* _引用文_
▬▬▬

水準2 : 摩擦材の摩擦面及び/又は側面にクラックが生成する。
(耐摩耗性の評価)
耐摩耗性は、自動車技術会規格JASO C427に基づき測定し、ブレーキ温度100℃及び300℃の制動1000回相当の摩擦材の摩耗量を評価した。
耐摩耗性は、値が小さいほど好ましく、0.70未満であることが好ましい。
なお、上記鳴き特性及びペダルフィーリング性の評価は、排気量2500ccクラスのFF車(日産自動車(株)製)を用いた。上記JASO C427による耐摩耗性及び耐クラック性の評価は、ダイナモメータを用い、イナーシャ7gkf・m・s2で評価を行った。また、上記鳴き特性及びペダルフィーリング性及び耐クラック性及び耐摩耗性の評価は、材質FC190((株)キリウ製)のベンチレーテッドディスクロータ、一般的なピンスライド式のコレットタイプのキャリパを用いて実施した。
[実施例1〜7及び比較例1〜4]
(ディスクブレーキパッドの作製)

▬▬▬

* _データセットの行_
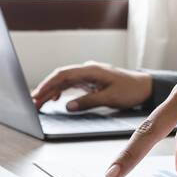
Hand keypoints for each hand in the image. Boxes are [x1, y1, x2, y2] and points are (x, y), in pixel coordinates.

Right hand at [30, 61, 152, 111]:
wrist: (144, 86)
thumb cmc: (130, 90)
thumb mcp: (109, 97)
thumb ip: (87, 101)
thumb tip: (67, 106)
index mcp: (91, 71)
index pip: (63, 75)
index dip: (48, 84)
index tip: (37, 95)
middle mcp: (87, 70)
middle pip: (60, 78)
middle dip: (45, 89)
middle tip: (32, 103)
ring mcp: (88, 75)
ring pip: (64, 81)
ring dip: (51, 91)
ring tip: (39, 103)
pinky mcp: (90, 81)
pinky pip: (71, 84)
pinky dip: (60, 91)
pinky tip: (54, 99)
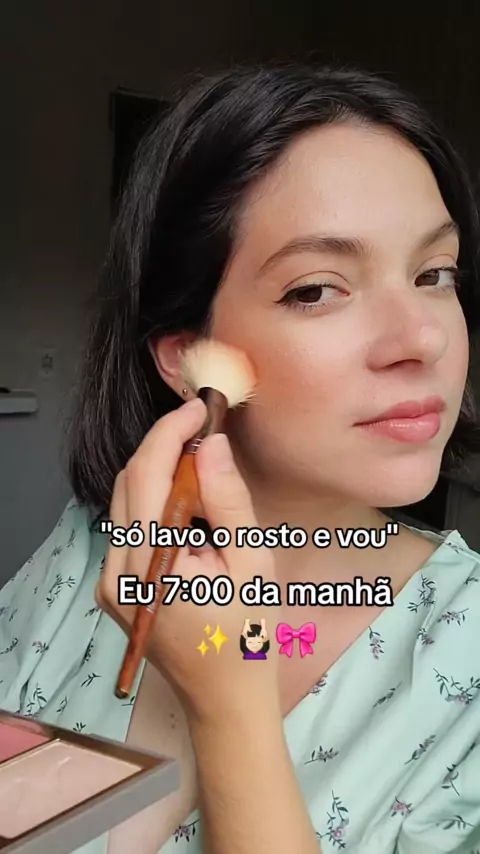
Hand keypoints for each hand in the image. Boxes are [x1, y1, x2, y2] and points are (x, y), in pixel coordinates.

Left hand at [96, 398, 279, 722]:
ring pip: (126, 503)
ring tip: (206, 470)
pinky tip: (191, 510)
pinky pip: (131, 528)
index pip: (146, 477)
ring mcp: (111, 583)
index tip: (200, 408)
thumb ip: (227, 502)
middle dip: (165, 448)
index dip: (170, 433)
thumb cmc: (249, 637)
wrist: (226, 700)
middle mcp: (117, 573)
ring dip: (161, 475)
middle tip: (206, 431)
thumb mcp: (251, 565)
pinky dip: (157, 504)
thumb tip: (210, 444)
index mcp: (150, 568)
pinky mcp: (116, 588)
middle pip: (129, 484)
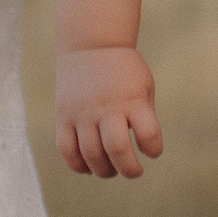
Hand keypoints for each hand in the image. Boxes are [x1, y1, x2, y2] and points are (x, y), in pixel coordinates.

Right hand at [56, 44, 162, 178]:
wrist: (91, 45)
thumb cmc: (124, 71)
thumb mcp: (144, 87)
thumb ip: (144, 118)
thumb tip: (141, 153)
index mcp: (132, 99)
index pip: (148, 135)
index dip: (154, 150)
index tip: (152, 150)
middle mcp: (107, 107)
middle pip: (117, 150)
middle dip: (129, 170)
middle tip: (133, 171)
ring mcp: (82, 113)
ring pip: (91, 155)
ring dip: (104, 171)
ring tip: (111, 169)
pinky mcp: (63, 116)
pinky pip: (67, 150)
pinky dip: (78, 166)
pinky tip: (89, 166)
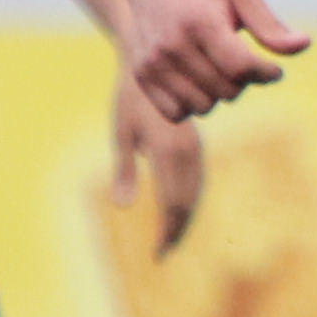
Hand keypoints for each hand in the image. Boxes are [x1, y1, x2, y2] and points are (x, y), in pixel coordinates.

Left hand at [107, 75, 201, 257]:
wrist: (156, 63)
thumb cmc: (130, 98)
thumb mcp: (121, 133)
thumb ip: (124, 170)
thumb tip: (123, 207)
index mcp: (169, 151)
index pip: (173, 203)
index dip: (166, 232)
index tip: (157, 253)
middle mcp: (188, 152)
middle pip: (188, 202)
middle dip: (176, 230)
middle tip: (162, 253)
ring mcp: (195, 148)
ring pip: (195, 192)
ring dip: (184, 217)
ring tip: (170, 237)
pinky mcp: (195, 145)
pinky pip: (196, 180)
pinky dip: (189, 200)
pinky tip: (179, 211)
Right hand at [122, 0, 304, 117]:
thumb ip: (270, 26)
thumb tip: (304, 45)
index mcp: (200, 23)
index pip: (241, 68)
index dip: (266, 74)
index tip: (273, 69)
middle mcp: (171, 45)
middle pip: (226, 91)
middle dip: (244, 82)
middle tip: (242, 62)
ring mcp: (152, 62)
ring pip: (203, 107)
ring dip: (219, 94)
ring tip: (219, 69)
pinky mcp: (140, 73)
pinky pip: (176, 113)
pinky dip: (192, 105)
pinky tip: (199, 81)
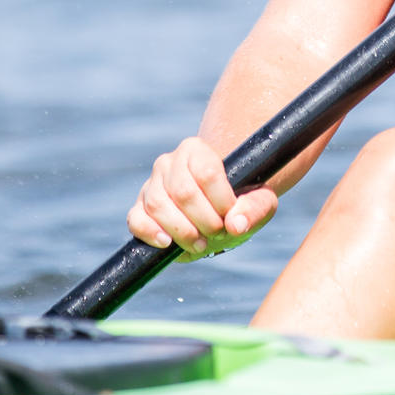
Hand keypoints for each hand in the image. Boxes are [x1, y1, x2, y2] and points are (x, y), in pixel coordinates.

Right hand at [129, 137, 279, 260]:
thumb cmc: (238, 202)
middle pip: (184, 192)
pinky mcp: (139, 208)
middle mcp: (169, 162)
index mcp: (197, 150)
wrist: (216, 210)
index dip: (221, 201)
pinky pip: (136, 219)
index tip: (231, 216)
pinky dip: (150, 233)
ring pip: (159, 205)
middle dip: (205, 220)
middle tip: (218, 233)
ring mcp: (151, 185)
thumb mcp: (258, 202)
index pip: (207, 172)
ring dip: (183, 231)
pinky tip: (168, 243)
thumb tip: (236, 224)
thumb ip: (254, 209)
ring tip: (200, 243)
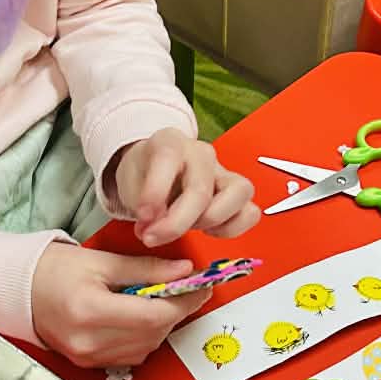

▬▬▬

* _やってみよう_
摩擦材の評価に関する引用文のうち、「水準2 : 摩擦材の摩擦面及び/又は側面にクラックが生成する。」から「のキャリパを用いて実施した。」までの部分（両端を含む）を、「ダイナモメータ」を「ダイナモメーター」に置き換えて書き直しなさい。

* _この課題の結果_
水準2 : 摩擦材の摩擦面及び/又は側面にクラックが生成する。
(耐摩耗性の評価)
耐摩耗性は、自動車技術会規格JASO C427に基づき測定し、ブレーキ温度100℃及び300℃の制動1000回相当の摩擦材の摩耗量を評価した。
耐摩耗性は、値が小さいほど好ましく、0.70未満であることが好ましい。
なお、上記鳴き特性及びペダルフィーリング性の評価は、排気量2500ccクラスのFF車(日産自動車(株)製)を用いた。上記JASO C427による耐摩耗性及び耐クラック性の評価は、ダイナモメーターを用い、イナーシャ7gkf・m・s2で評価を行った。また、上記鳴き特性及びペダルフィーリング性及び耐クラック性及び耐摩耗性の評価は、材質FC190((株)キリウ製)のベンチレーテッドディスクロータ、一般的なピンスライド式のコレットタイプのキャリパを用いて実施した。